「顔認識技術を禁止せよ」 黒人差別を受けハイテク大手の対応は?:星暁雄「21世紀のイノベーションのジレンマ」(2/3 ページ)
米国で顔認識技術への批判が強まっている。IBM、Amazon、Microsoftが相次いで、警察など法執行機関への顔認識技術の提供を中止すると発表した。以前から顔認識技術は「人種差別、性差別を助長する」との批判があった。事件を機に大手テクノロジー企業が顔認識技術の提供中止に追い込まれた形だ。
顔認識の人種差別、性差別の傾向を実証
顔認識への批判の早期の事例として、16年に開かれたイベント「TEDxBeaconStreet」でのスピーチを見てみたい。ガーナにルーツを持つアフリカ系アメリカ人女性の大学院生ジョイ・ブォロムウィニ(Joy Buolamwin)氏は、顔認識ソフトが自分の顔を認識してくれないことに気がつく。だが「白いお面」を付けることで同じソフトは「顔である」と認識したのだ。
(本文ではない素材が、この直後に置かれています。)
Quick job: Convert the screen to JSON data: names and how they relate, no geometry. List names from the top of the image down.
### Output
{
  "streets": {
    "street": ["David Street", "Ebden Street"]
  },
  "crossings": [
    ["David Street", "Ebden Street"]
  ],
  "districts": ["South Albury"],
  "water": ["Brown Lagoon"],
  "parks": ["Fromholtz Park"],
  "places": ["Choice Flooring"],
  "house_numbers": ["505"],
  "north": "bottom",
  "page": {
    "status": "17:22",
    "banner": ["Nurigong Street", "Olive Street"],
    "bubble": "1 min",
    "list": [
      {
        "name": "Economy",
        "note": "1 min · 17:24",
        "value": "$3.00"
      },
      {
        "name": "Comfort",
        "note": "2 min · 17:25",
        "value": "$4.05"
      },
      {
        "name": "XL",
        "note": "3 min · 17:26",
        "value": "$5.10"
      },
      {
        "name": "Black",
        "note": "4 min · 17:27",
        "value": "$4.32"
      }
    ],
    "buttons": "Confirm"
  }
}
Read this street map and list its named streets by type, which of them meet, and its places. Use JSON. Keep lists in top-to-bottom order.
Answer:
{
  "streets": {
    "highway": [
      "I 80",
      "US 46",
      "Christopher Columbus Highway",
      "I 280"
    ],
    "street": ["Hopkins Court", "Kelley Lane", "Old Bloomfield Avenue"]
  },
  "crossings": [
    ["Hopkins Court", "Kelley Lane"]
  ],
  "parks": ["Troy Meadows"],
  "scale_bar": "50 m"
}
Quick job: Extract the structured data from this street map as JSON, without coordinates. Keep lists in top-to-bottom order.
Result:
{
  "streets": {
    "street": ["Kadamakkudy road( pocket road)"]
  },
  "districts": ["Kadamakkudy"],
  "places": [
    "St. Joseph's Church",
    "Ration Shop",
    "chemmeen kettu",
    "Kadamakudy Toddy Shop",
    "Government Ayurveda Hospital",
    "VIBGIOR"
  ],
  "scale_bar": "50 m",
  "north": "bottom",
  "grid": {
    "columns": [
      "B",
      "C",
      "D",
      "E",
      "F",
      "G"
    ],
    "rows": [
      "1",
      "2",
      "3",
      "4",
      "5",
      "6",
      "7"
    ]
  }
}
このときスピーチしたブォロムウィニ氏は、現在はMIT Media Labの「Gender Shades」と呼ぶ研究グループのリーダーだ。同グループが18年に発表した研究成果は、顔認識技術の差別性を示す結果としてよく引用される。IBM、Face++、Microsoftの3社の顔認識ソフトウェアを比較し、「明るい肌の男性」はエラー率0.8%なのに対し、「暗い肌の女性」はエラー率が34.7%に及ぶことを示したのである。最も格差が大きいのはIBMの製品だった。
これは、アフリカ系アメリカ人女性にとって深刻なことだ。人種、性差で認識率に大きく格差がある顔認識技術を警察が使い始めると、誤認逮捕される可能性が高くなってしまう。
18年7月、人権団体のACLU(アメリカ自由人権協会)は顔認識技術に関する印象深い調査結果を公表した(発表資料)。Amazonの顔認識技術「Rekognition」を使い、犯罪者が逮捕された時に撮影される顔画像2万5000枚と、米国の上院議員、下院議員の公開写真と照合するテストを行った結果、米国の28人の議員を「犯罪者と同一人物である」(偽陽性)と判定したのである。米議員の中で非白人は20%しかいないが、誤認識された議員の40%は非白人だった。Amazon製品が白人以外の認識率が悪いことを、印象的な形で明らかにした調査といえる。ACLUは、「Amazonは政府機関に顔認識ソフトを提供するべきではない」と主張した。
その後、より大規模な調査が出た。19年12月、米国の国立研究所NIST(米国標準技術研究所)は189種類の顔認識ソフトを評価し、1対1マッチングでほとんどの顔認識システムはアジア人やアフリカ系米国人に対して、白人より10〜100倍も誤認識率が高かったと報告した。